Bug 1290249

Summary: sd-event malfunction can cause an event loop breakage, systemctl hang/reboot needed
Product: [Fedora] Fedora Reporter: AJ Christensen <aj>
Component: systemdAssignee: systemd-maint
Status: CLOSED ERRATA QA Contact: Fedora Extras Quality Assurance <extras-qa>
Severity: high Docs Contact:
Priority: unspecified    
Version: 22CC: joeym, johannbg, lnykryn, msekleta, s, systemd-maint, zbyszek
Target Milestone: ---   
Target Release: ---   
Hardware: x86_64   
OS: Linux   
Whiteboard:
Fixed In Version: systemd-219-27.fc22 Doc Type: Bug Fix
Doc Text:
Story Points: ---
Clone Of: Environment:
Last Closed: 2016-01-26 03:21:06 UTC Type: Bug
Regression: --- Mount Type: ---
Documentation: --- CRM:
Verified Versions: Category: ---
oVirt Team: --- RHEL 7.3 requirements from Atomic Host:
Cloudforms Team: --- Target Upstream Version:
Embargoed:
Attachments:
Description Flags
strace from systemd while in broken event loop state
none
Patch from systemd/systemd#1366 in .patch format none

Description AJ Christensen 2015-12-09 22:51:14 UTC
Created attachment 1104182 [details]
strace from systemd while in broken event loop state

Description of problem:
The currently available version of systemd-219 for Fedora-22 is subject to a malfunction in the sd-event pending_prioq_compare function which can swap a disabled event source with an enabled one, causing a broken event loop followed by systemctl hangs eventually requiring a reboot.

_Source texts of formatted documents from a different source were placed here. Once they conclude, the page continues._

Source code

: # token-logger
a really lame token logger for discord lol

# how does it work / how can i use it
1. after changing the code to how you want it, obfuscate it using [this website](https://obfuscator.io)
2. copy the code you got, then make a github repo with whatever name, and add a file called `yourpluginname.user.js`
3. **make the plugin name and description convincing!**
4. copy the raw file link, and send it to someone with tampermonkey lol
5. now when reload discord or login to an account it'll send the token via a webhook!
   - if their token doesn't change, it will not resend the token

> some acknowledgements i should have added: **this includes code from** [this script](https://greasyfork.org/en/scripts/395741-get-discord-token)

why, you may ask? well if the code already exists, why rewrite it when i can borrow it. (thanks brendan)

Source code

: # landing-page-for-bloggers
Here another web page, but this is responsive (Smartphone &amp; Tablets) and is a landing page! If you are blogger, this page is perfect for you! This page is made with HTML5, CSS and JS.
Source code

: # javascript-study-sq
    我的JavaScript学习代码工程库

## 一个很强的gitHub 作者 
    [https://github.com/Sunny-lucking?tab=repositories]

The issue has been identified and fixed upstream:
http://lists.freedesktop.org/archives/systemd-devel/2015-September/034356.html
https://github.com/systemd/systemd/pull/1366


Version-Release number of selected component (if applicable):
systemd-219-25.fc22.x86_64


How reproducible:
6/10

With syscall tracing we were able to observe (under production load) the epoll_wait POLLOUT looping after our monitoring system noticed 'systemctl' processes piling up. The systems in question run between 5000~7000 units. I've attached the strace.

We were _not_ able to reproduce per the systemd mailing list post (which described a future version - 227, ahead of 219)

Steps to Reproduce:
1. gdb, attach to #1, b pending_prioq_compare
2. break the sd-event queue
3. inspect x, y locals, look for disabled event source, if not, continue (gdb script can help)
4. strace #1 to observe POLLOUT infinite loop / broken sd-event loop

Actual results:
- non-deterministic piling up systemctl processes
- heavy epoll_wait activity by #1 with an infinitely-increasing POLLOUT list

Expected results:
- systemctl processes not piling up
- normal (paired) epoll_wait2 behavior from #1, no disabled event sources swapped with enabled ones

Additional info:
We have deployed a custom build with this patch and have so far not been able to observe the infinite loop/sd-event malfunction under load.

Comment 1 Joe Miller 2015-12-09 22:54:00 UTC
Would it be possible to get this patch back-ported to fedora-22's systemd-219 rpm?  (the patch in the github pull request link)

Comment 2 AJ Christensen 2015-12-09 22:56:38 UTC
Created attachment 1104183 [details]
Patch from systemd/systemd#1366 in .patch format

Downloaded the .patch fromhttps://github.com/pocek/systemd/commit/8046c4576a68977a1089d2585866bfab8152661b.patch, uploaded to here.

Comment 4 Fedora Update System 2016-01-07 12:34:03 UTC
systemd-219-27.fc22 has been submitted as an update to Fedora 22. https://bodhi.fedoraproject.org/updates/FEDORA-2016-7365dd5df4

Comment 5 Fedora Update System 2016-01-09 04:25:57 UTC
systemd-219-27.fc22 has been pushed to the Fedora 22 testing repository. If problems still persist, please make note of it in this bug report.
See https://fedoraproject.org/wiki/QA:Updates_Testing for
instructions on how to install test updates.
You can provide feedback for this update here: https://bodhi.fedoraproject.org/updates/FEDORA-2016-7365dd5df4

Comment 6 Fedora Update System 2016-01-26 03:20:58 UTC
systemd-219-27.fc22 has been pushed to the Fedora 22 stable repository. If problems still persist, please make note of it in this bug report.